Rather than accept the rebuke, the pastor opted for a face-saving response. The decision was taken to inform the church that I must have been suffering from demonic possession. A group of people was asked to conduct deliverance on me in an upper room. But when they did, I confounded them by becoming drunk in the spirit.
I was then summoned before a group of church elders who wanted to know why God would choose to talk to a spiritual novice like me.
One of my inquisitors was the very elderly man who the Holy Spirit had revealed was covered in witchcraft during the service. Although he had confessed at the time that he had gone to the witch doctor for protection, he now insisted that I must have also been demonically inspired. He wanted to know how I got his privileged information. “Why,” he asked, “would God talk to a nobody like Femi Aribisala?”
I offered a simple solution: “Let us fast and pray for three days and God will confirm the same things by revelation to others.” The chairman of the elders’ group agreed with my suggestion. It was resolved that we should all fast for three days and see what the Lord would reveal. But someone quickly rushed to the pastor to inform him that it had been decided that we should go on a fast.
Therefore, the pastor crashed the meeting and declared that no one in the church could fast and pray without his permission. I protested that it was a bit strange that a pastor would prevent people in a church from fasting and praying, but he effectively overruled me. The fast was canceled.
Thereafter, I was treated like a leper in the church. I was serially attacked by the pastor and his allies every so often from the pulpit. My first reaction was to leave the church, but the Holy Spirit prevented me from doing so. Instead, he directed that I must attend every church activity without fail and without exception, including all the mid-week services.
This was most uncomfortable because the attacks did not let up. Someone taking bible study would stop mid-stream and ask the church to pray for Femi Aribisala “so that demons would stop disturbing him.” The Holy Spirit would tell me to get up, go to the aisle, and kneel. Church-members would then stretch out their hand towards me and cast imaginary demons out of me.
This went on until the next monthly vigil. This time, the pastor took no chances; he decided to minister himself. But some thirty minutes into the prayer-meeting, the Spirit of the Lord took control of the daughter of one of his allies. She seemed to be in a sort of a trance, and she started to prophesy.
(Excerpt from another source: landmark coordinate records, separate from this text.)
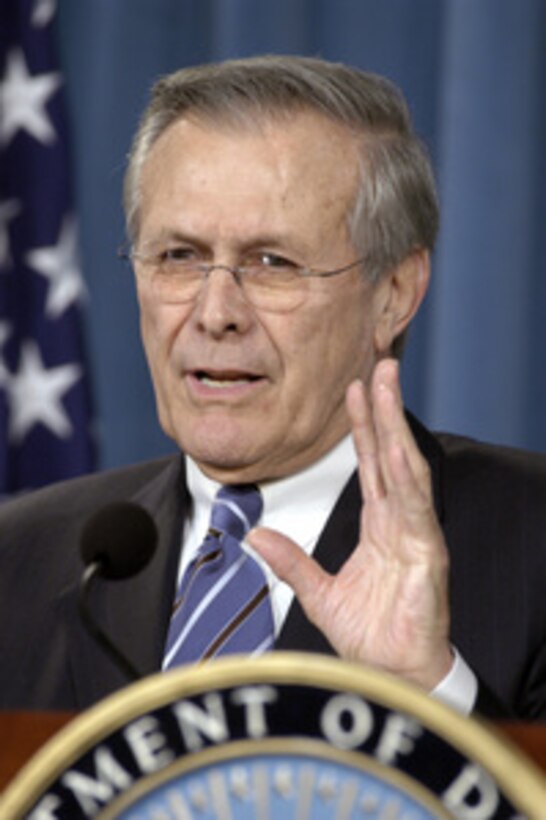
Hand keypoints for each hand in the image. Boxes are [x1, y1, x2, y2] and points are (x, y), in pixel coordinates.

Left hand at [248, 358, 452, 689]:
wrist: (391, 675)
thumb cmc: (370, 635)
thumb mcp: (319, 593)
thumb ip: (290, 562)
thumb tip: (254, 535)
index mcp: (380, 525)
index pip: (370, 463)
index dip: (362, 425)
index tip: (352, 387)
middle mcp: (400, 521)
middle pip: (390, 453)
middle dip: (384, 408)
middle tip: (379, 363)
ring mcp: (416, 534)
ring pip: (405, 468)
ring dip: (394, 425)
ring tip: (386, 385)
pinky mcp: (427, 555)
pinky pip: (415, 508)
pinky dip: (405, 475)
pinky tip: (395, 445)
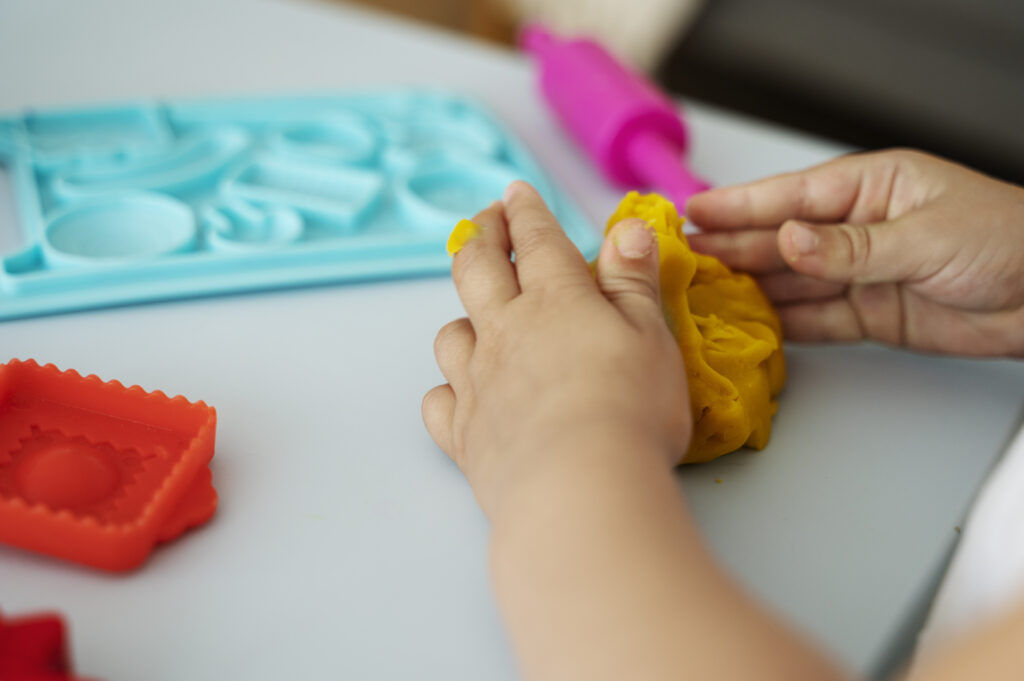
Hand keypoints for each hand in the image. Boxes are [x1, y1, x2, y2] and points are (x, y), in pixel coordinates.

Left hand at [422, 181, 689, 517]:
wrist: (578, 487)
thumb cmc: (628, 409)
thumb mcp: (651, 336)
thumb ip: (633, 281)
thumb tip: (626, 228)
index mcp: (555, 301)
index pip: (536, 240)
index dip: (525, 211)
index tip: (515, 192)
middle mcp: (506, 332)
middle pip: (478, 269)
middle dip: (480, 236)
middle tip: (484, 220)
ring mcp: (478, 383)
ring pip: (451, 334)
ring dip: (462, 318)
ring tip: (477, 317)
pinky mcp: (463, 435)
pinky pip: (438, 402)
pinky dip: (447, 392)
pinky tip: (461, 395)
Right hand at [686, 149, 1023, 356]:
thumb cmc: (1008, 240)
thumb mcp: (924, 236)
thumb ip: (850, 247)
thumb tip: (788, 240)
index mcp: (870, 189)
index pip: (791, 196)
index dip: (739, 206)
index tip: (693, 212)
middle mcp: (857, 230)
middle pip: (781, 240)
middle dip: (733, 248)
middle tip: (685, 258)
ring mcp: (860, 274)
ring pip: (792, 282)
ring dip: (750, 289)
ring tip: (703, 296)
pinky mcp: (870, 316)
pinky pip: (815, 320)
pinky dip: (784, 326)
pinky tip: (750, 326)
Seeing who it was, the pastor stopped the proceedings. He handed over the microphone to her and received the shock of his life. The Lord started speaking through the lady and he was rebuking the pastor for all his shenanigans in the church.
When the woman finished, another lady asked for the microphone. She reminded the pastor that she had been in his office that morning at the instance of the Lord to tell him the same things. The Lord had told her that, if care is not taken, very few people in the church would inherit eternal life.
The pastor retrieved the microphone in tears. He pleaded with us to forgive him and promised to make amends. He said again and again: “You won’t go to heaven without me.” It sounded like he would not allow us to go without him. How, I wondered, was he going to stop us?
However, by the very next Sunday service a day later, the pastor had changed his mind once again. He came to church this time in full regalia, which was rather unusual. He had on the cloak, the cap, the whole nine yards of the pastorate.
“Nobody,” he declared, “is going to take this church away from me.”